Toll for Valley fire victims can include long-term mental health problems
The physical damage from the deadly Valley fire that ripped through southern Lake County last month is widely apparent, its burned path seen from the streets of a half-dozen rural communities and in images taken from space by NASA.
What is less visible, however, is the emotional and psychological damage that health experts say is common in the aftermath of disasters like wildfires, earthquakes and floods.
“So many people have experienced trauma,” said Gail Van Buuren, a therapist with the Redwood Empire Chapter of the California Association of Marriage and Family Therapists who specializes in crisis counseling. “It’s going to take time for people to realize how much they’ve lost because so many people are still in shock.”
Van Buuren is part of a robust team of volunteer and government mental health workers that has deployed in the past three weeks to assist thousands of people who were forced to flee the inferno on Sept. 12, including some who were in a race for their lives, tailed by fast-moving flames and embers, and imperiled by burning trees, falling power lines and exploding propane tanks.
Many evacuees said they were confronted with impossible decisions, leaving behind homes and animals.
“What we ran from over that mountain was crazy; it was very, very scary,” said Charles Clevenger, who lives on a 147-acre ranch in Middletown with his wife, Donna, and her mother, Fran Leigh. Donna Clevenger’s daughter, Susan Lerman, and her family, including two young sons, also live on the property and were forced to flee.
For days, they had no way of knowing what burned and what survived. They discovered the extent of their loss when they returned home roughly two weeks after the fire tore through their neighborhood. Four of their five homes had burned down.
“We have four generations living there,” Charles Clevenger said. “What do I feel? It’s just a lot of bad, bad feelings.”
“I’m devastated,” said Leigh, 74. “We’re getting too old to rebuild.”
Long-lasting impacts
Such experiences can have profound, long-lasting mental health impacts, from the initial fear and shock of the disaster, to feelings of numbness and disbelief, sadness, grief, anger, depression and for some, long-term stress and anxiety, experts said.
In the weeks since the fire, many Lake County residents have described feeling those emotions, with some saying they felt like they were “in a movie,” and others saying they still can’t believe what happened.
“I’m hearing from some that they want to rebuild and re-invest in their communities, but for some people - especially the elderly - their whole lives have fallen apart and the thought of starting all over is devastating,” said April Giambra, a counselor for Lake County’s Public Health Department. “We’re watching out and trying to help people who might want to give up.”
The fire burned more than 76,000 acres, drove more than 19,000 people from their homes during the first days, destroyed nearly 2,000 structures, including 1,280 homes, and killed four people.
Mental health experts and medical researchers say it can take months or even years for people to recover emotionally from the initial trauma of disasters, as well as the long-lasting infrastructure damage in communities, including the loss of a home. Military veterans have advanced the wider public understanding of post-traumatic stress conditions, but there is also well-documented evidence that natural disasters can take a serious toll on mental health.
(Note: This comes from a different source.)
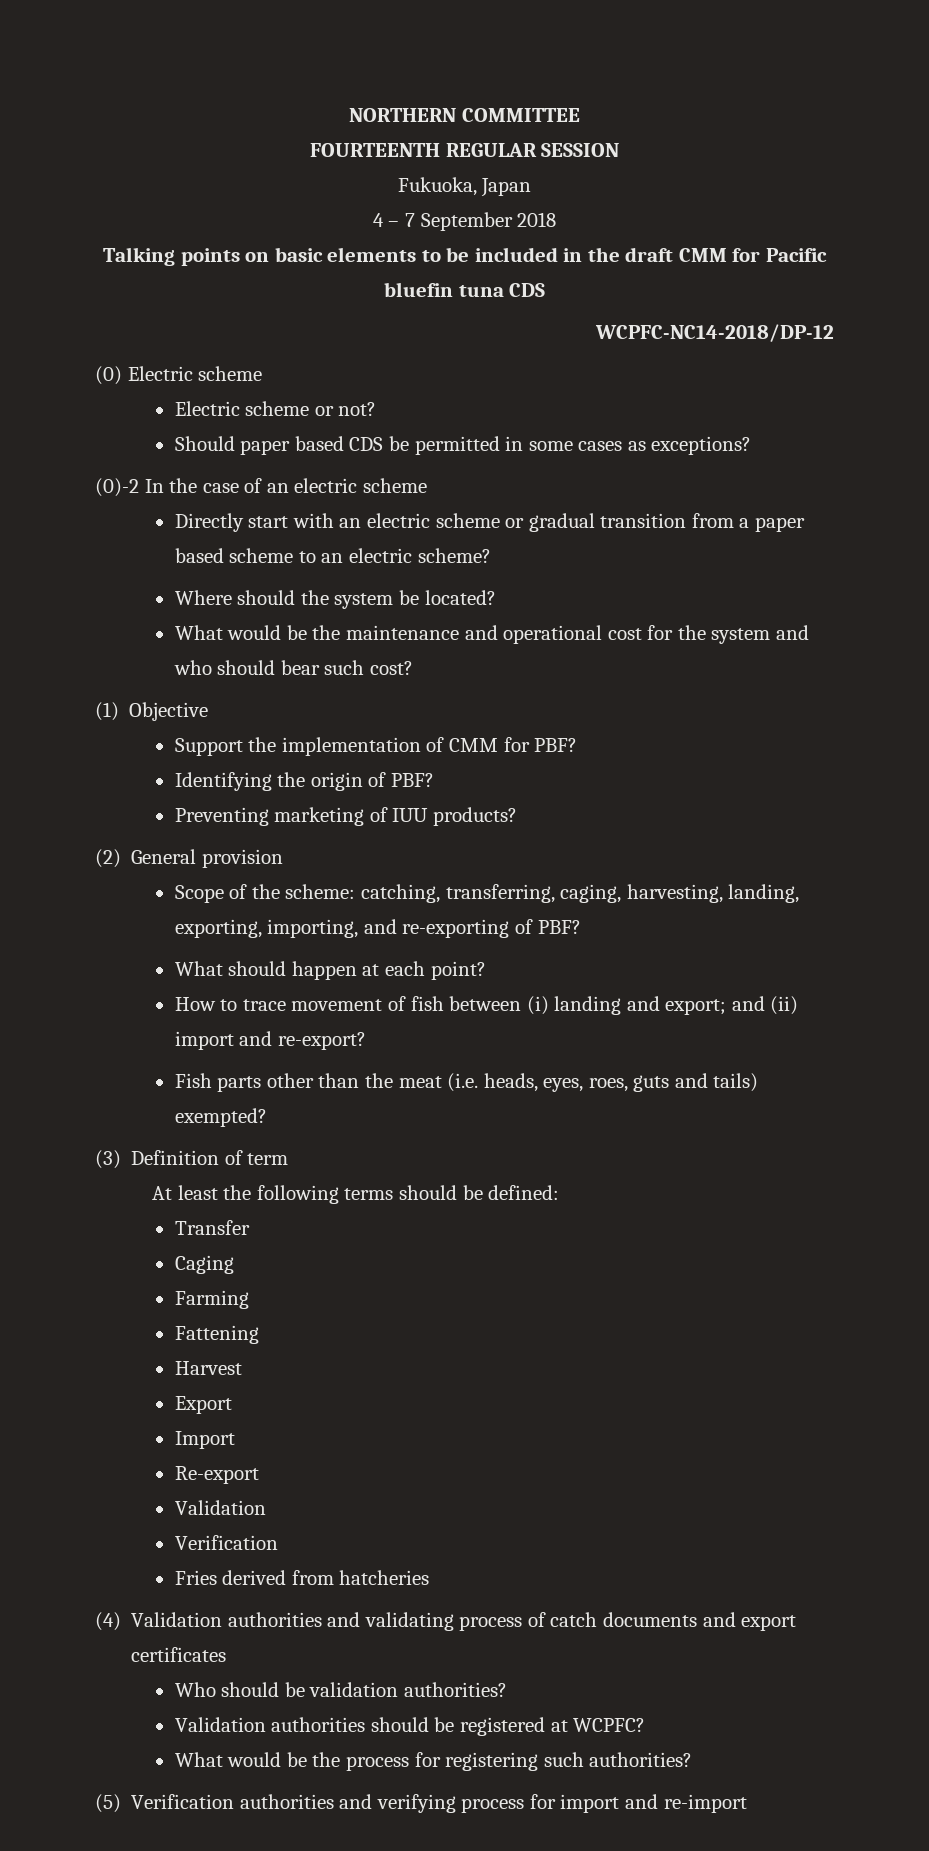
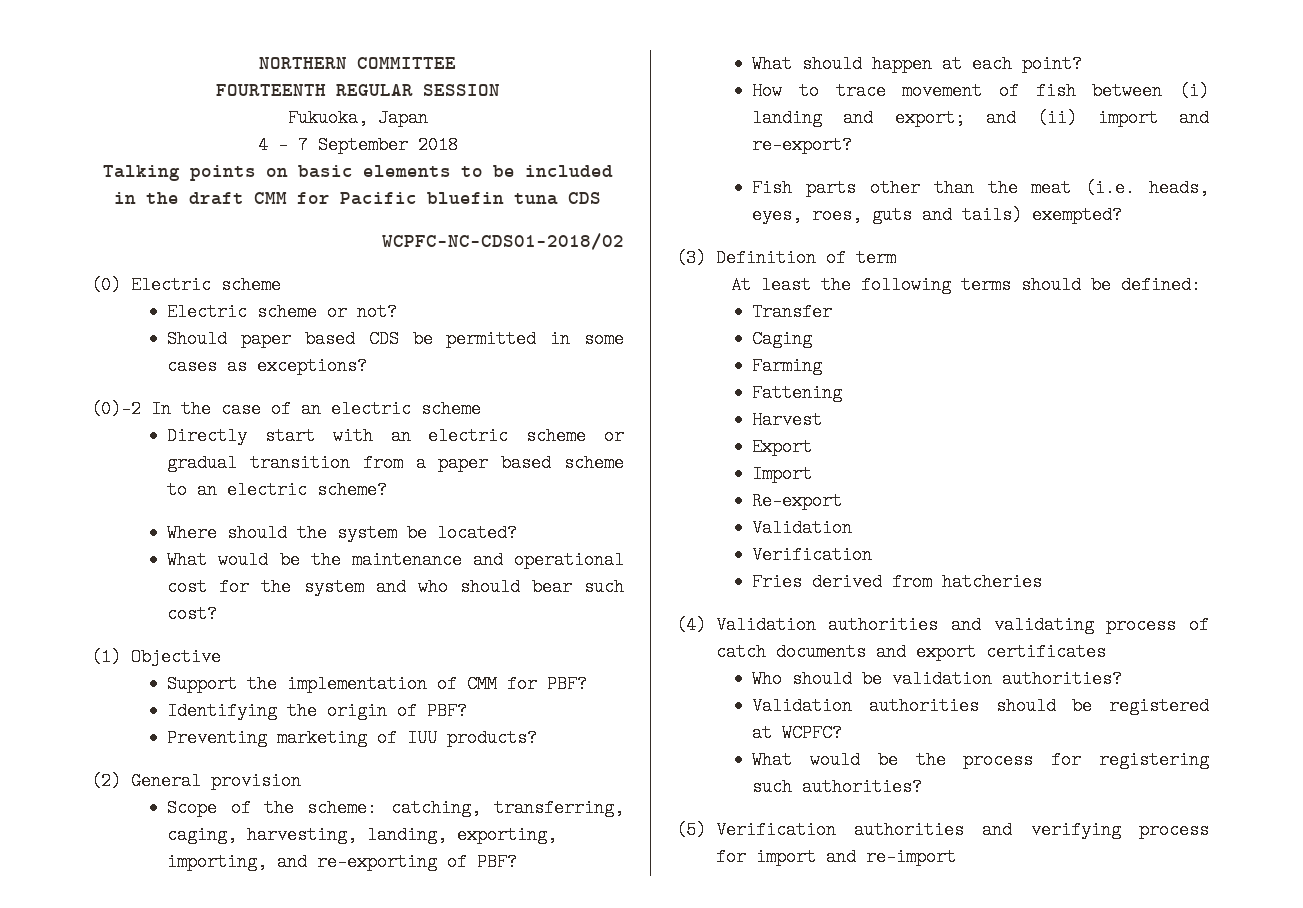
[595,324,834,342] WCPFC-NC14-2018/DP-12 -> [382,233,624,250] WCPFC-NC-CDS01-2018/02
“People have different reactions to stressors, but some people could develop post-traumatic stress disorder as a result of what they’ve gone through with the fire,” Van Buuren said.
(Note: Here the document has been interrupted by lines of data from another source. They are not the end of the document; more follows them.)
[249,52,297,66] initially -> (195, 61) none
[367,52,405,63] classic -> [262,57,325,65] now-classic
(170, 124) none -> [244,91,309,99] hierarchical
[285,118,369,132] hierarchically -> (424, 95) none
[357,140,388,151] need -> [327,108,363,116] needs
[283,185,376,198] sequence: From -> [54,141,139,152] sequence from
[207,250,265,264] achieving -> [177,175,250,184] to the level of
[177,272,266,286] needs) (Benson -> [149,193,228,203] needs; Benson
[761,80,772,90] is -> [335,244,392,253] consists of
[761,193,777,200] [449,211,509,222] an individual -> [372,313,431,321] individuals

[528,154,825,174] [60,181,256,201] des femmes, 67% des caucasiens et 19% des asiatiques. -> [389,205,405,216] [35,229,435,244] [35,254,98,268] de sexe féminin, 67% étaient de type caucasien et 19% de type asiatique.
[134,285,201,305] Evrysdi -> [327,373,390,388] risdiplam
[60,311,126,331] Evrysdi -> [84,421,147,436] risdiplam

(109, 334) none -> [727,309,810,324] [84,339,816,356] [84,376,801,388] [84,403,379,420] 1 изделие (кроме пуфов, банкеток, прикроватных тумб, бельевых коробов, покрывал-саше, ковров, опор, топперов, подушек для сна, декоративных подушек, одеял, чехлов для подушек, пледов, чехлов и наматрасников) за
There is widespread evidence of the psychological imprint that disasters can leave in their wake. More than two-thirds of the 100,000 people that fled the 2003 wildfires that swept over 750,000 acres of Southern California said they feared for their life or the life of a loved one at the time, according to the National Center for PTSD, a research and education center within the Department of Veterans Affairs. Twenty-four people were killed in the fires, which destroyed thousands of homes.
Three months later, a third of the survivors showed signs of depression and nearly a quarter screened positive for PTSD, according to the federal research center.
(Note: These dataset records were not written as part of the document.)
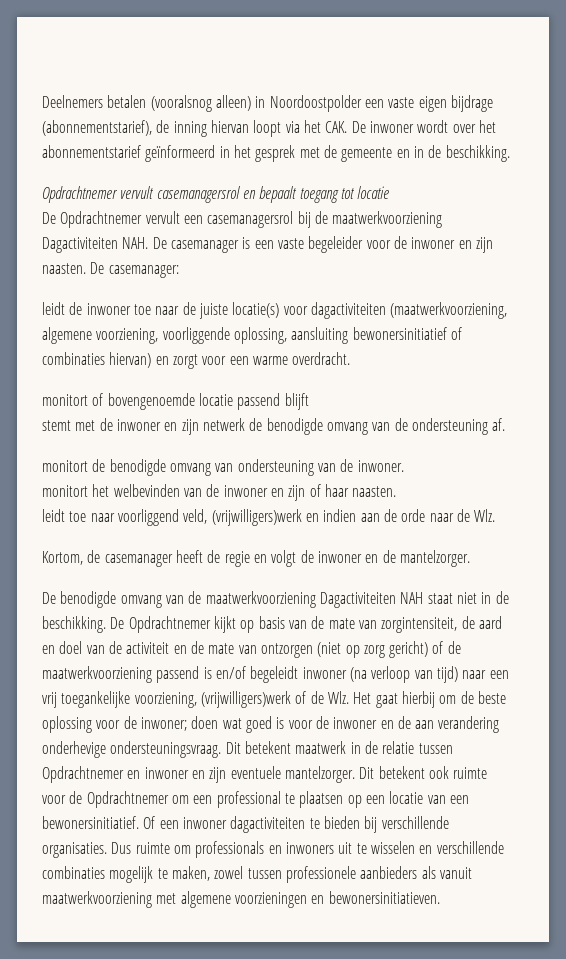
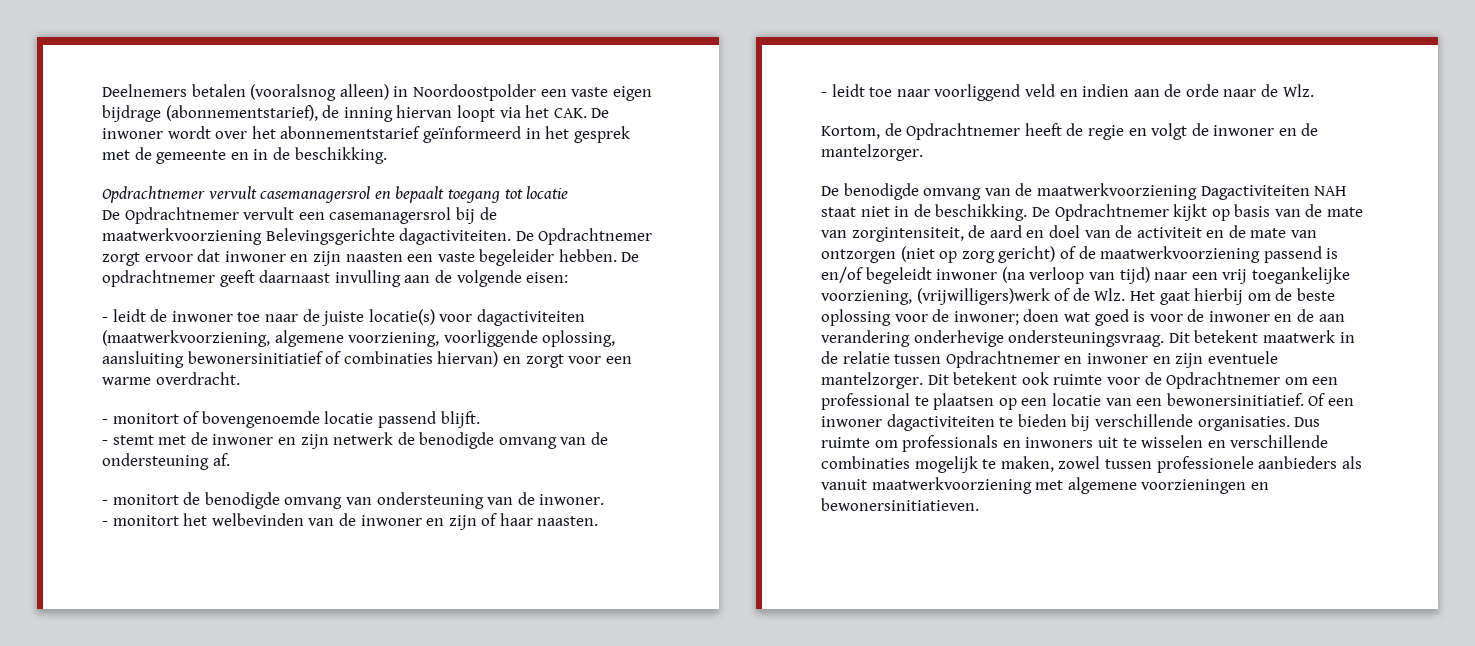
[42,236,493,253] [42,262,179,278] Dagactiviteiten NAH. De casemanager is een vaste begeleider voor de inwoner en zijn naasten. De casemanager: // -> [265,228,653,245] [102,249,640,266] [102,270,569,287] [102,317,108,322] Belevingsgerichte dagactiviteiten. De Opdrachtnemer zorgt ervoor dat inwoner en zijn naasten een vaste begeleider hebben. De opdrachtnemer geeft daarnaast invulling aan de volgende eisen: // -
(351, 358) none -> [102,419,108,424] -
[284,393,309,410] blijft // -> [440,411,480,428] [102,440,108,445] blijft. // -
(506, 424) none -> [102,500,108,505] -
(404, 466) none -> [102,521,108,526] -
(397, 491) none -> [821,92,827,97] -
[183,509,302,526] veld, (vrijwilligers)werk -> [1024,84,1055,97] veld
[104,554,173,567] casemanager -> [906,123,1021,140] Opdrachtnemer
A 2007 study of another deadly disaster, Hurricane Katrina, found that people who were displaced suffered a severe emotional as well as physical toll.
“The people who resided in these communities lost not only their homes, but their culture and day-to-day life,” according to the study from the journal Perspectives in Psychiatric Care. “One’s culture and identity are developed and learned over time and cannot be easily replaced. A person may adopt another culture or identity, but the original self, much like the city of New Orleans, has been shattered and torn.”